GREY MUTTER lance fredericks At least you’re not a Melvyn
MELVYN was built funny and was not known for his athleticism; and, as a result, he was always at the receiving end of ridicule.
Melvyn had two left feet, gangly legs and five thumbs on each hand; he also had an oversized head and a neck that seemed too thin to support that massive coconut.
Yes, Melvyn was a real klutz. Now, for the record, Melvyn is not an actual person from my history, but he is a composite of all the nonathletic types who find themselves on playgrounds every day, missing kicks, dropping balls lobbed at them and falling down while running in a straight line on a level surface … Melvyns can be really funny to observe.
The awesome thing about a Melvyn though is that you could always compare yourself to him. “Guys, I know that I suck at cricket, but let me play … at least I’m not as bad as Melvyn!”

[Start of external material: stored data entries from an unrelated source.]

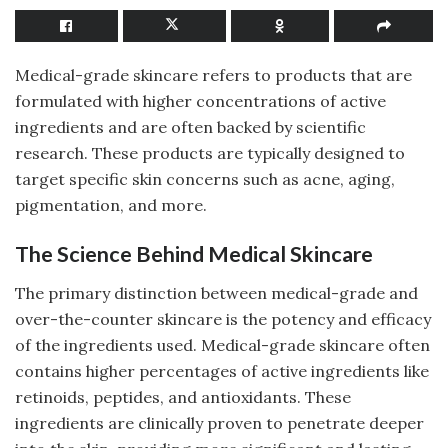
Medical-grade skincare refers to products that are
formulated with higher concentrations of active
ingredients and are often backed by scientific
research. These products are typically designed to
target specific skin concerns such as acne, aging,
pigmentation, and more.
The Science Behind Medical Skincare
The primary distinction between medical-grade and
over-the-counter skincare is the potency and efficacy
of the ingredients used. Medical-grade skincare often
contains higher percentages of active ingredients like
retinoids, peptides, and antioxidants. These
ingredients are clinically proven to penetrate deeper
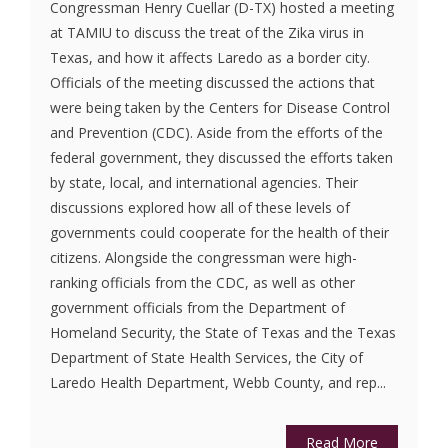
Congressman Henry Cuellar (D-TX) hosted a meeting
at TAMIU to discuss the treat of the Zika virus in
Texas, and how it affects Laredo as a border city.
Officials of the meeting discussed the actions that
were being taken by the Centers for Disease Control
and Prevention (CDC). Aside from the efforts of the
federal government, they discussed the efforts taken
by state, local, and international agencies. Their
discussions explored how all of these levels of
governments could cooperate for the health of their
citizens. Alongside the congressman were high-
ranking officials from the CDC, as well as other
government officials from the Department of
Homeland Security, the State of Texas and the Texas
Department of State Health Services, the City of
Laredo Health Department, Webb County, and rep...
Read More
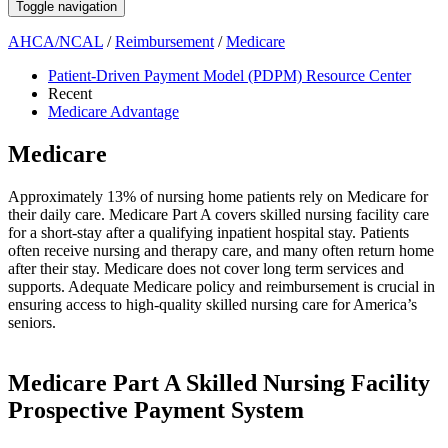
Toggle navigation
AHCA/NCAL
/
Reimbursement
/
Medicare
Patient-Driven Payment Model (PDPM) Resource Center
Recent
Medicare Advantage
Medicare
​​​​​​​​​​​​​​​​​​​​​​​​​​​Approximately 13% of nursing home patients rely on Medicare for
their daily care. Medicare Part A covers ​skilled nursing facility care
for a short-stay after a qualifying inpatient hospital stay. Patients
often receive nursing and therapy care, and many often return home
after their stay. Medicare does not cover long term services and
supports. Adequate Medicare policy and reimbursement is crucial in
ensuring access to high-quality skilled nursing care for America’s
seniors. ​​​​​​​​​​
​Medicare Part A Skilled Nursing Facility
Prospective Payment System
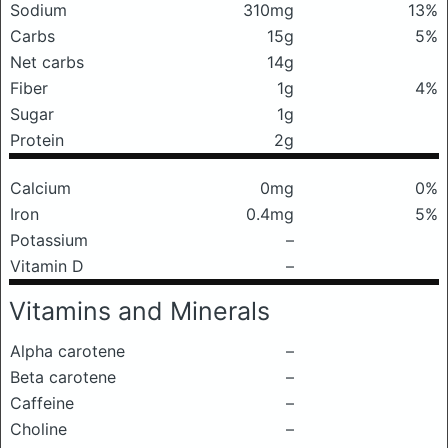
Sodium
310mg
13%
Carbs
15g
5%
Net carbs
14g
Fiber
1g
4%
Sugar
1g
Protein
2g
Calcium
0mg
0%
Iron
0.4mg
5%
Potassium
–
Vitamin D
–
Vitamins and Minerals
Alpha carotene
–
Beta carotene
–
Caffeine
–
Choline
–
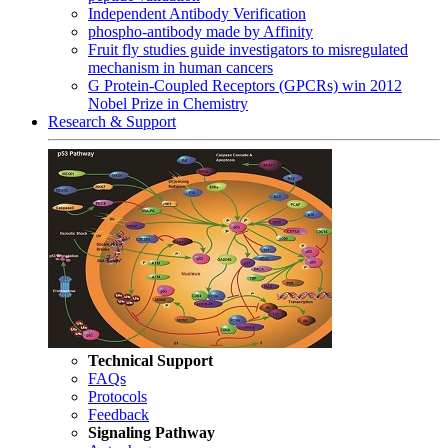
Independent Antibody Verification
phospho-antibody made by Affinity
Fruit fly studies guide investigators to misregulated
mechanism in human cancers
G Protein-Coupled Receptors (GPCRs) win 2012
Nobel Prize in Chemistry
Research & Support
Technical Support
FAQs
Protocols
Feedback
Signaling Pathway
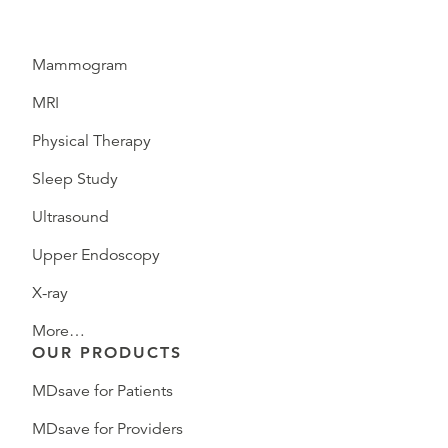
Mammogram
MRI
Physical Therapy
Sleep Study
Ultrasound
Upper Endoscopy
X-ray
More…
OUR PRODUCTS
MDsave for Patients
MDsave for Providers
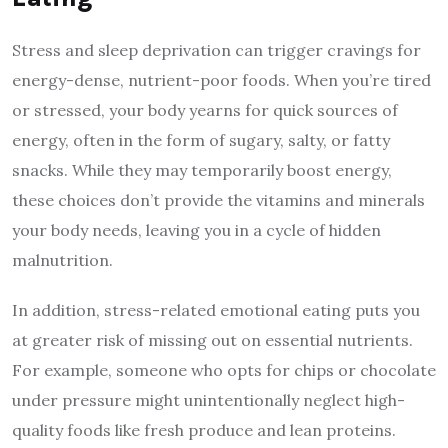
Stress and sleep deprivation can trigger cravings for
energy-dense, nutrient-poor foods. When you’re tired
or stressed, your body yearns for quick sources of
energy, often in the form of sugary, salty, or fatty
snacks. While they may temporarily boost energy,
these choices don’t provide the vitamins and minerals
your body needs, leaving you in a cycle of hidden
malnutrition.
In addition, stress-related emotional eating puts you
at greater risk of missing out on essential nutrients.
For example, someone who opts for chips or chocolate
under pressure might unintentionally neglect high-
quality foods like fresh produce and lean proteins.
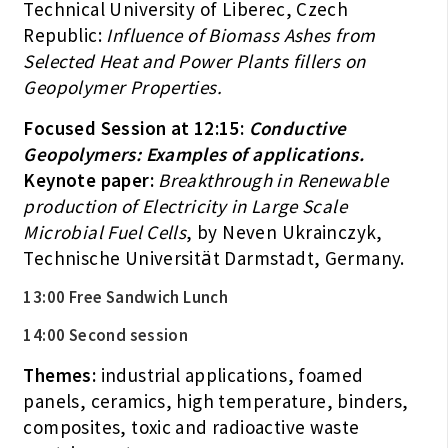
Technical University of Liberec, Czech
Republic:
Influence of Biomass Ashes from
Selected Heat and Power Plants fillers on
Geopolymer Properties.
Focused Session at 12:15:
Conductive
Geopolymers: Examples of applications.
Keynote paper:
Breakthrough in Renewable
production of Electricity in Large Scale
Microbial Fuel Cells
, by Neven Ukrainczyk,
Technische Universität Darmstadt, Germany.
13:00 Free Sandwich Lunch
14:00 Second session
Themes:
industrial applications, foamed
panels, ceramics, high temperature, binders,
composites, toxic and radioactive waste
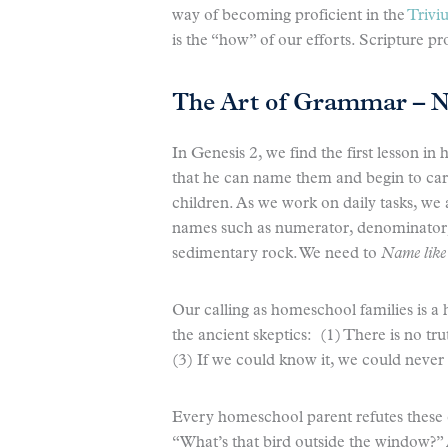
way of becoming proficient in the
Trivi
is the “how” of our efforts. Scripture p
The Art of Grammar – 
In Genesis 2, we find the first lesson i
that he can name them and begin to care f
children. As we work on daily tasks, we
names such as numerator, denominator, 
sedimentary rock. We need to
Name lik
Our calling as homeschool families is a
the ancient skeptics: (1) There is no tru
(3) If we could know it, we could neve
Every homeschool parent refutes these 
“What’s that bird outside the window?” 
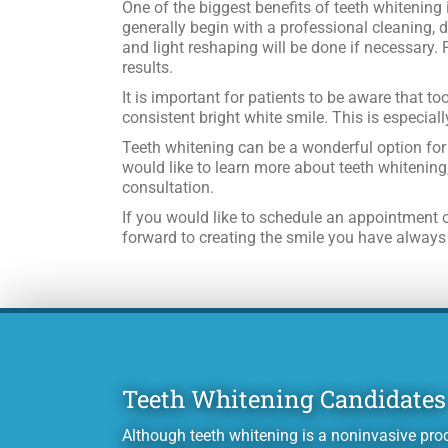
One of the biggest benefits of teeth whitening 
generally begin with a professional cleaning, d
and light reshaping will be done if necessary. 
results.
It is important for patients to be aware that t
consistent bright white smile. This is especiall
Teeth whitening can be a wonderful option for 
would like to learn more about teeth whitening
consultation.
If you would like to schedule an appointment o
forward to creating the smile you have always d
Teeth Whitening Candidates
Although teeth whitening is a noninvasive proc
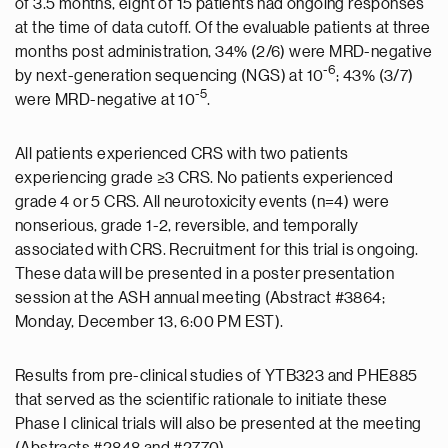
of 3.5 months, eight of 15 patients had ongoing responses
at the time of data cutoff. Of the evaluable patients at three
months post administration, 34% (2/6) were MRD-negative
-6
by next-generation sequencing (NGS) at 10
; 43% (3/7)
-5
were MRD-negative at 10
.
All patients experienced CRS with two patients
experiencing grade ≥3 CRS. No patients experienced
grade 4 or 5 CRS. All neurotoxicity events (n=4) were
nonserious, grade 1-2, reversible, and temporally
associated with CRS. Recruitment for this trial is ongoing.
These data will be presented in a poster presentation
session at the ASH annual meeting (Abstract #3864;
Monday, December 13, 6:00 PM EST).
Results from pre-clinical studies of YTB323 and PHE885
that served as the scientific rationale to initiate these
Phase I clinical trials will also be presented at the meeting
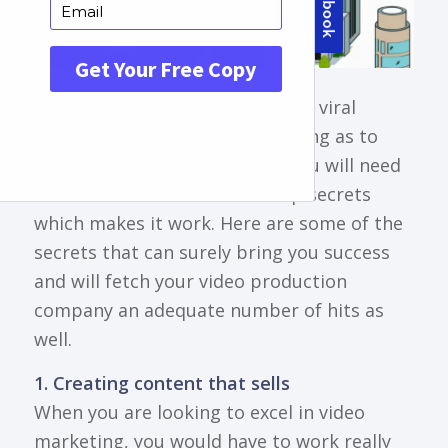
There are a lot of videos that go viral
everyday and if you are wondering as to
what steers their popularity, you will need
to understand some of the top secrets
which makes it work. Here are some of the
secrets that can surely bring you success
and will fetch your video production
company an adequate number of hits as
well.
1. Creating content that sells
When you are looking to excel in video
marketing, you would have to work really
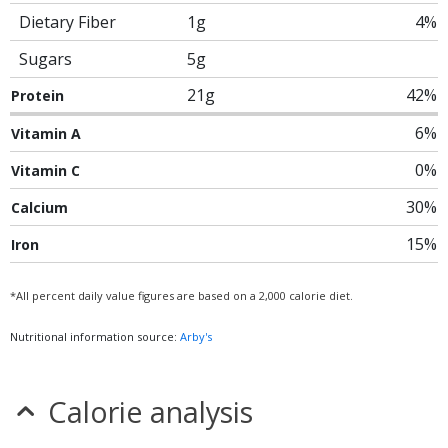
Dietary Fiber
1g
4%
Sugars
5g
21g
42%
Protein
6%
Vitamin A
0%
Vitamin C
30%
Calcium
15%
Iron
*All percent daily value figures are based on a 2,000 calorie diet.
Nutritional information source:
Arby's
Calorie analysis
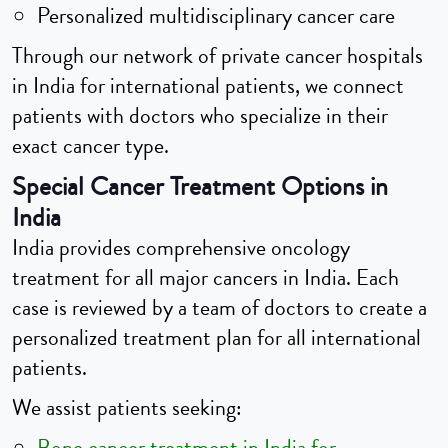
Personalized multidisciplinary cancer care
Through our network of private cancer hospitals
in India for international patients, we connect
patients with doctors who specialize in their
exact cancer type.
Special Cancer Treatment Options in
India
India provides comprehensive oncology
treatment for all major cancers in India. Each
case is reviewed by a team of doctors to create a
personalized treatment plan for all international
patients.
We assist patients seeking:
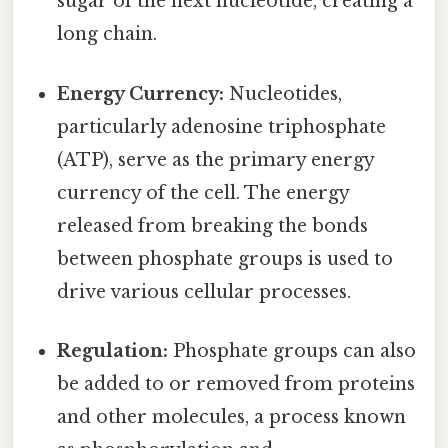
sugar of the next nucleotide, creating a
long chain.
Energy Currency:
Nucleotides,
particularly adenosine triphosphate
(ATP), serve as the primary energy
currency of the cell. The energy
released from breaking the bonds
between phosphate groups is used to
drive various cellular processes.
Regulation:
Phosphate groups can also
be added to or removed from proteins
and other molecules, a process known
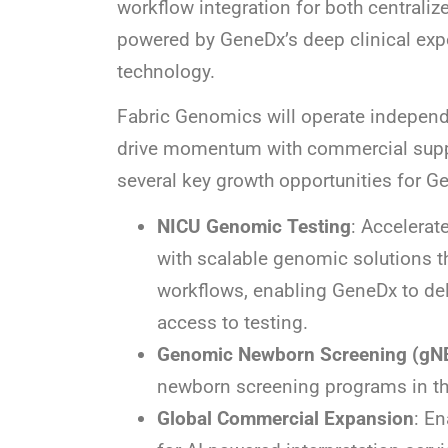
workflow integration for both centraliz
powered by GeneDx’s deep clinical expe
technology.
Fabric Genomics will operate independe
drive momentum with commercial suppo
several key growth opportunities for G
NICU Genomic Testing
: Accelerat
with scalable genomic solutions th
workflows, enabling GeneDx to deli
access to testing.
Genomic Newborn Screening (gN
newborn screening programs in the
Global Commercial Expansion
: En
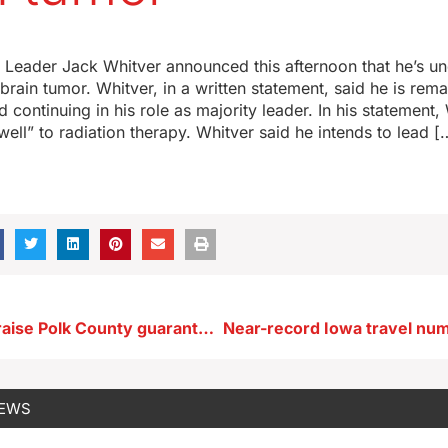
y Leader Jack Whitver announced this afternoon that he’s u
brain tumor. Whitver, in a written statement, said he is rema
 continuing in his role as majority leader. In his statement,
well” to radiation therapy. Whitver said he intends to lead [
Participants praise Polk County guaranteed income program
NEWS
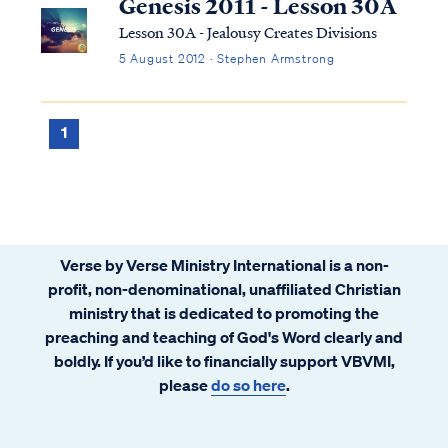
Genesis 2011 - Lesson 30A
Lesson 30A - Jealousy Creates Divisions
5 August 2012 · Stephen Armstrong
1
Verse by Verse Ministry International is a non-
profit, non-denominational, unaffiliated Christian
ministry that is dedicated to promoting the
preaching and teaching of God's Word clearly and
boldly. If you’d like to financially support VBVMI,
please
do so here
.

However, such clumsy sorts are sometimes hard to find and people need to laugh at klutzes; therefore there is a new trend – prank videos. With the right prank anyone and everyone can be turned into a Melvyn for our viewing pleasure. There are hundreds, if not thousands of videos online of people doing terribly cruel things to others, all in the name of a “good prank”.
And the masses laugh along, thereby encouraging the cruelty.
One particularly disturbing prank video has a “beekeeper” seemingly dropping his hives in an elevator and then while a soundtrack of angry bees plays, the beekeeper pricks the terrified victims – who have covered their eyes in fear – with a needle. That’s not funny – that’s diabolical!
Apparently South African sports fans didn’t need prank videos to make them laugh this past weekend, because the Boks and Bafana provided all the Melvyns that fans could handle. The young men and coaches upon whom so much hope and good energy rested on Friday were disgraced “Melvyns” by Sunday. It’s good when we have a Melvyn to point a finger at … it somehow makes us feel superior.
“At least we haven’t failed like they have,” we say, patting ourselves on the back. After all, it always feels so good to highlight others’ failings, seeing as we have no failings of our own.
When a government is criticised for neglecting the citizens under its care, it deflects attention to the Melvyns in the previous oppressive regime. When someone is found to have had fingers in the cookie jar, the response is: “But those Melvyns stole much more than I did!”
When we are negligent on the roads and drive carelessly, we are quick to remind our critics that at least we are not taxi-driving Melvyns.
The value of a Melvyn cannot be overestimated.
We even have it in families … I remember being found out for doing something naughty, and I was quick to point to my Melvyn brother and sister and what THEY did. It’s an amazingly effective ploy, trust me.
There are even, I have heard through the grapevine, cases of spouses making Melvyns out of each other. A young wife will go to her girlfriends to “skinner” about her Melvyn-hubby, and the hubby will be at the club “discussing” his Melvynwife’s odd quirks. Which may not be the healthiest thing to do.
In the late 19th century Ellen White penned these sobering words: “The heart of his wife should be the grave for the faults of the husband, and the heart of the husband the grave for his wife’s faults. Never should either party indulge in a joke at the expense of the other’s feelings.
“Never should either the husband or wife in sport or in any other manner complain of each other to others, for frequently indulging in this foolish and what may seem perfectly harmless joking will end in trial with each other and perhaps estrangement.”
Maybe we should embrace the possibility that we’re all just Melvyns trying to play the game of life to the best of our ability.